# 2017 Haibike Yamaha



## fos'l (May 27, 2009)

Individuals report problems with the way e-power is integrated into their pedaling motion. I have the subject hardtail and to me the power delivery is smooth. Am I insensitive? What have others discovered with their Yamaha systems?


----------



## bplaizier (Feb 1, 2011)

I have a 2016 haibike with a Yamaha motor and love it. I think it is very smooth and really bike like feel. I have ridden several other motors and think the Yamaha is the best out there.

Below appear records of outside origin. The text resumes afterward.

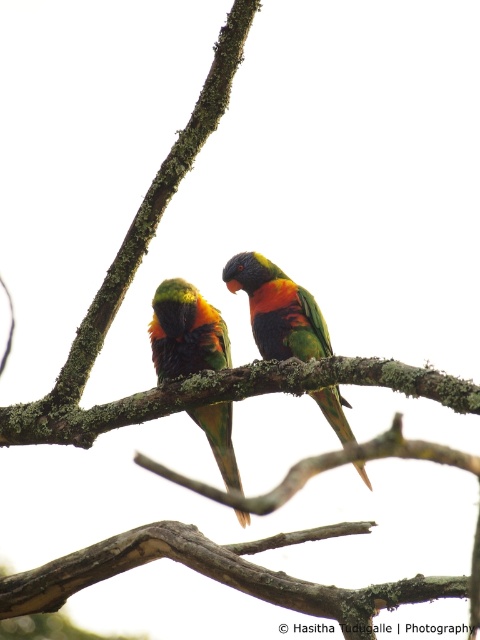
Is multicolored feathered parrot at center smaller than rainbow feathered parrot at center?

Yes.

What do you see at coordinates (186, 332) in the screenshot?
I see `multicolored feathered parrot at center` at bounding box center [186, 332].

Is point (223, 420) closer to viewer compared to point (342, 413)?

Yes, point (223, 420) is in front of point (342, 413).

I want to click on multicolored feathered parrot at center, so click(x=186, y=332).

I have seen that it has gotten some bad rap and can't figure out why....?

Sent from my SAMSUNG-SM-N915A using Tapatalk


----------



## kneecap (Dec 20, 2003)

I had a 17, & now an 18. both were/are fine motors., although the assist on the 18 has a higher cadence, & lots of low end torque that I really like. No motor issues at all on either.
My 18 charges up quicker than my Levo, & seems to have better range as well.


----------



## bplaizier (Feb 1, 2011)

I've always wondered why the Yamaha motor wasn't used on more bikes, I really like it. It has more torque than most of the motors and like you said the 18 has a higher Cadence that some people like but I don't mind I'm not a big spinner I'd rather mash it. And you can use a normal chain ring up front. 

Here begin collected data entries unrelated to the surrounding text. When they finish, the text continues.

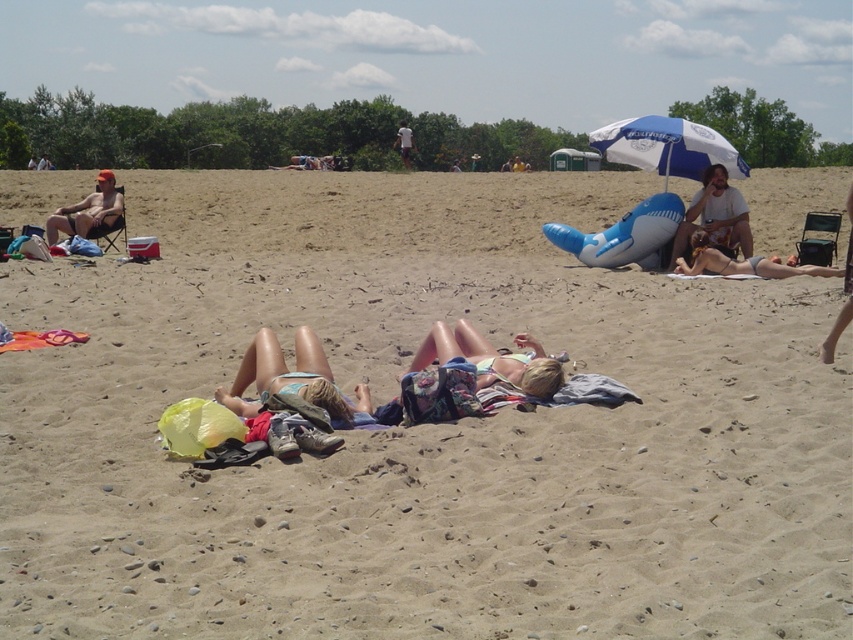
Does blue and white striped umbrella at upper right have a greater height compared to white cotton shirt at upper center?

Correct, blue and white striped umbrella at upper right is much taller as white cotton shirt at upper center.

Is blue and white striped umbrella at upper right smaller than white cotton shirt at upper center?

Actually, blue and white striped umbrella at upper right might be larger than white cotton shirt at upper center.

At what (x,y) coordinates should I click in order to perform the action: click on blue and white striped umbrella at upper right. Please return your answer as a coordinate pair (x, y). The width and height of the screenshot is (853, 640). Looking at the image, I should click on (666, 147).

The height and width of the screenshot is (640, 853). I want to click on tan bikini at center, so click(x=292, y=380).

Does tan bikini at center lie in front of blue and white striped umbrella at upper right?

That is True.

Does point (262, 371) come in front of point (683, 150)?

That is True.

Where is `tan bikini at center`? The image size is (853, 640). tan bikini at center is located at coordinates (292, 380).

Is beige fabric towel at upper right thinner than matte orange cap at left?

Incorrect, beige fabric towel at upper right's width is not less than matte orange cap at left's.

Can you confirm if beige fabric towel at upper right is smaller than matte orange cap at left?

No, beige fabric towel at upper right is not smaller than matte orange cap at left.

What do you see at coordinates (715, 216) in the screenshot?
I see `beige fabric towel at upper right` at bounding box center [715, 216].

Image resolution: width=853 pixels, height=640 pixels. I want to click on beige fabric towel at upper right, so click(x=715, y=216).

I rode my bike pretty hard and have not had one issue with the Yamaha motor either just seems Bulletproof. I have over a thousand miles on it don't know if that's a lot or not but not one issue.

Oh and one more thing you can peddle it without the battery and there's no resistance just seems like a normal bike. So if you ever ran out of battery you could actually pedal it. 

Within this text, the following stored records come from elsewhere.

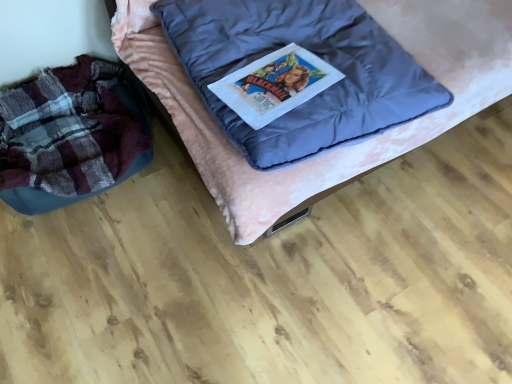
Locate an element on the screen. The width and height of the screenshot is (512, 384). velvet pink bed at center is located at coordinates (339, 148).

What do you see at coordinates (339, 148) in the screenshot?
I see `velvet pink bed at center` at bounding box center [339, 148].

The width and height of the screenshot is (512, 384). Describe the element at coordinates (70, 136) in the screenshot. I see `plaid fabric bean bag at left` at that location.

The height and width of the screenshot is (384, 512). I want to click on plaid fabric bean bag at left, so click(x=70, y=136).

Locate an element on the screen. The image size is (512, 384). velvet pink bed at center is located at coordinates (339, 148).

Does velvet pink bed at center appear on the left side of plaid fabric bean bag at left?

Sent from my SAMSUNG-SM-N915A using Tapatalk


----------



## 33red (Jan 5, 2016)

They way i see it the 2017 is just great. It feels to me like each pedal is like a throttle. It does what i want when i want it. 
I would not worry about all the garbage that is available to read online.
It might be people trying to bad mouth a great system because theirs have so many troubles.
It is obvious Specialized is all about BS selling not ready products and Shimano made big mistakes.
The one i trust are Yamaha, Rocky Mountain and if proven OK(reliable) the new Bosch.
I would buy one if i could find one my size. The problem here in Canada from what i read in 2020 there is no distribution.


----------



## hikerdave (Mar 8, 2006)

33red said:


> They way i see it the 2017 is just great. It feels to me like each pedal is like a throttle. It does what i want when i want it.
> I would not worry about all the garbage that is available to read online.
> It might be people trying to bad mouth a great system because theirs have so many troubles.
> It is obvious Specialized is all about BS selling not ready products and Shimano made big mistakes.
> ...


Mine Haibike SDURO is a 2018 PW-SE; little difference from the 2017. It has two things about it that aren't so good; torque drops off at high cadence and not as many points of engagement in the motor ratchet. I rarely notice either. 3700 miles problem free, and I haven't noticed a range drop-off. The motor if anything has gotten quieter; this morning I had to linger behind some hikers for a while before they noticed me. I think that I'll be riding the bike for years to come.


----------



## Browneye (Feb 20, 2020)

I have a SE and a X, and have ridden every motor brand except Bafang. 
I find them all more similar than different - the Brose being the quietest, but wind noise at speed is louder than all of them.

I absolutely love both of mine - got the Explore a few months ago, liked it so well I just picked up the Trance. 

From what I hear, the new 2020 X motor is super quiet, and provides higher cadence support and torque. Win win win all around. 

The only thing I think holding them back today is lack of a larger battery pack. For me the 400w in the Explore is fine, and the 500 in the Trance is as well. But I'm old.


----------